- **Exercise aim**: List each line of the data in which the string "none" appears.

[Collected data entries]
== Segment start ==

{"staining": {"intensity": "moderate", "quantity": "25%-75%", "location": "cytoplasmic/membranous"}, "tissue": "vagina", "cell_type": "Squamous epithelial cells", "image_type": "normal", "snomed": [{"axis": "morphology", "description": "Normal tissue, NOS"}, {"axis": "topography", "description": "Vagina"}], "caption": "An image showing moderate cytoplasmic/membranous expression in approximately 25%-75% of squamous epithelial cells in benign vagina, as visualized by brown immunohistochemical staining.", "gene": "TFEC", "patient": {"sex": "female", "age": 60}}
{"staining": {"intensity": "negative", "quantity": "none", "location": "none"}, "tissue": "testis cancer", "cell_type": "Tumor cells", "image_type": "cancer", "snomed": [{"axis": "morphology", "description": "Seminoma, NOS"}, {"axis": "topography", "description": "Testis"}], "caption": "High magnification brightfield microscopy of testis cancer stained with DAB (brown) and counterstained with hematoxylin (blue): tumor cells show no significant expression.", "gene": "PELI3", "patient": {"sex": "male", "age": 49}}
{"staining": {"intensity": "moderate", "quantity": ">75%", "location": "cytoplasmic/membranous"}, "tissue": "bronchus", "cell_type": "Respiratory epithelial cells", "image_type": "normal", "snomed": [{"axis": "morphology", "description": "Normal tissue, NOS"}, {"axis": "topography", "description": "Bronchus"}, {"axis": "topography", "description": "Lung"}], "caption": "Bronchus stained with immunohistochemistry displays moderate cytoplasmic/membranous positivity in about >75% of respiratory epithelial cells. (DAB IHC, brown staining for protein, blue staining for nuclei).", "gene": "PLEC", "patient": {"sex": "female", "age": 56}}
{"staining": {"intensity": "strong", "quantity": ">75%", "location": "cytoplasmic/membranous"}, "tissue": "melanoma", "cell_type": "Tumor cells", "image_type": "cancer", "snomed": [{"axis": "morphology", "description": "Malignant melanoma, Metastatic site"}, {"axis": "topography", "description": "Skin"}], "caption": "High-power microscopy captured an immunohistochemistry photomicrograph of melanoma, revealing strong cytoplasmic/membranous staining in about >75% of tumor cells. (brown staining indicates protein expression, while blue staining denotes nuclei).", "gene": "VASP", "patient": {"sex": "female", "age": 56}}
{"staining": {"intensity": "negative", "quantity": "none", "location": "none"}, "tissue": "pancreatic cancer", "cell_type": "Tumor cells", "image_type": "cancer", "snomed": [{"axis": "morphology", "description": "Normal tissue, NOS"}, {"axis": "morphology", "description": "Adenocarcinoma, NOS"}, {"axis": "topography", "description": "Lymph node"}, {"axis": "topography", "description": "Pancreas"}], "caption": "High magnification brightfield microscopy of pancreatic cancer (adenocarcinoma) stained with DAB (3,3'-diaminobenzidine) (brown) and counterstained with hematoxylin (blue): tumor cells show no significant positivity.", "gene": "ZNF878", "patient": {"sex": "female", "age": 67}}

== Segment end ==

- **Answer box**:
{"staining": {"intensity": "negative", "quantity": "none", "location": "none"}, "tissue": "testis cancer", "cell_type": "Tumor cells", "image_type": "cancer", "snomed": [{"axis": "morphology", "description": "Seminoma, NOS"}, {"axis": "topography", "description": "Testis"}], "caption": "High magnification brightfield microscopy of testis cancer stained with DAB (brown) and counterstained with hematoxylin (blue): tumor cells show no significant expression.", "gene": "PELI3", "patient": {"sex": "male", "age": 49}}
{"staining": {"intensity": "negative", "quantity": "none", "location": "none"}, "tissue": "pancreatic cancer", "cell_type": "Tumor cells", "image_type": "cancer", "snomed": [{"axis": "morphology", "description": "Normal tissue, NOS"}, {"axis": "morphology", "description": "Adenocarcinoma, NOS"}, {"axis": "topography", "description": "Lymph node"}, {"axis": "topography", "description": "Pancreas"}], "caption": "High magnification brightfield microscopy of pancreatic cancer (adenocarcinoma) stained with DAB (3,3'-diaminobenzidine) (brown) and counterstained with hematoxylin (blue): tumor cells show no significant positivity.", "gene": "ZNF878", "patient": {"sex": "female", "age": 67}}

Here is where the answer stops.